Hinge Ligament Disease of Juvenile Oysters
Category 4 (Negligible Regulatory Significance in Canada)
Common, generally accepted names of the organism or disease agent
Hinge ligament disease, Cytophaga-like bacteria (CLB).
Scientific name or taxonomic affiliation
Cytophaga spp. ("gliding") bacteria.
It has been observed in all species of cultured oysters examined and in many other bivalve molluscs including juvenile Crassostrea gigas, Crassostrea virginica, and Ostrea edulis; (also isolated from cultivated clams Mercenaria mercenaria, Tapes philippinarum and Siliqua patula).
Impact on the host
Breakdown of the hinge ligament impedes normal respiration and feeding. Perforation of the ligament allows access of secondary infectious agents to the soft tissues. This disease is particularly severe when growth of juvenile bivalves is retarded for various reasons. Any bivalve species or size may be infected but the greatest impact is on individuals smaller than 1 cm shell height. Liquefaction of the normally hard ligament appears to be enhanced as water temperature increases from 10°C to 20°C.
Histology: Examine the hinge ligament for Cytophaga-like bacteria associated with and aligned at right angles to marked erosion of the hinge ligament. Plastic embedding medium should be used due to the resilient nature of the hinge ligament.
Culture: Bacteria can be isolated from the hinge of most bivalves and grown on agar medium with low nutrient concentrations. Cytophaga colonies are recognized by the rhizoid or fimbriate margins. Characteristics common to this group of bacteria include: ability to move on surfaces by a gliding motion accomplished without benefit of flagellar appendages, long and variable cell lengths ranging from 2.5 to several hundred microns, flexible cell walls of typical Gram-negative structure, and ability to degrade and metabolize recalcitrant biomacromolecules.
Methods of control
Prevention is difficult since the causative organism is believed to be ubiquitous in the marine environment. Although predisposing conditions are not fully understood, the disease has been associated with poor sanitation of cultures and with small spat that were sufficiently stressed to cease growth for a period of time. The disease has little to no effect on healthy growing juvenile bivalves.
Dungan, C.F. and R.A. Elston. 1988. Histopathological and ultrastructural characteristics of bacterial destruction of the hinge ligaments of cultured juvenile Pacific oyster, Crassostrea gigas. Aquaculture 72: 1-14.

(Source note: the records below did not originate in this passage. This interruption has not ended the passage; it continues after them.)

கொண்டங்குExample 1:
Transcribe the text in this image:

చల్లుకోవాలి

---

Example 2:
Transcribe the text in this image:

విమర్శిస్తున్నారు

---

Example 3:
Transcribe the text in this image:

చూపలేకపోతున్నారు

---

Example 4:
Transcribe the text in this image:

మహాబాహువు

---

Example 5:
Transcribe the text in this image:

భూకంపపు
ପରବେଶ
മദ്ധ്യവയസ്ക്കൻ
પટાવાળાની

Dungan, C.F., R.A. Elston and M.H. Schiewe. 1989. Evidence for colonisation and destruction in hinge ligaments of cultured juvenile Pacific oysters (Crassostrea gigas) by Cytophaga-like bacteria. Applied Environmental Microbiology 55: 1128-1135.

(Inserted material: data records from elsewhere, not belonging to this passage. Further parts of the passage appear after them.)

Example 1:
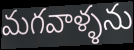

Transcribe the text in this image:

మగవాళ్ళను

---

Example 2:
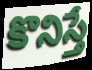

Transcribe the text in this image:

కొనిస్తే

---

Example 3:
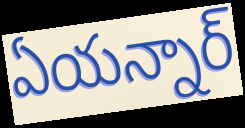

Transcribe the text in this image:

ఏయన్నార్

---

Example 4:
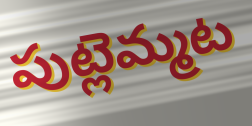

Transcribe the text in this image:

పుట్లెమ్మట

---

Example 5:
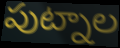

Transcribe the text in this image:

పుట్నాల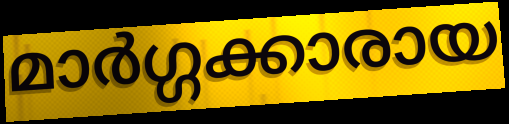
മാർഗ്ഗക്കാരായ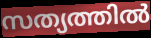
സത്യത്തിൽ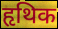
हृथिक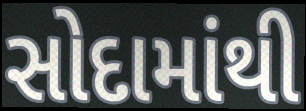
સોદામાંથીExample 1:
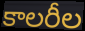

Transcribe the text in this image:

కాలరీల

Elston, R.A. 1984. Prevention and management of infectious diseases in intensive mollusc husbandry. Journal of the World Mariculture Society 15: 284-300.

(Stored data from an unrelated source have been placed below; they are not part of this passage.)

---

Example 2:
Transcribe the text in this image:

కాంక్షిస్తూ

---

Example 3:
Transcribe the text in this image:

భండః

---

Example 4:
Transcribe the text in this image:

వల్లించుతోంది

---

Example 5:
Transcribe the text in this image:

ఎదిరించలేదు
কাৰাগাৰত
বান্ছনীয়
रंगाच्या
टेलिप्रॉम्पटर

Elston, R.A. 1999. Health management, development and histology of seed oysters. Chapter 14. Hinge ligament disease of juvenile oysters. pp. 83-85. World Aquaculture Society, Baton Rouge, Louisiana, USA. 110 pp.
Bower, S.M. (2001): Synopsis of Infectious Diseases and Parasites of Commercially Exploited Shellfish: Hinge Ligament Disease of Juvenile Oysters.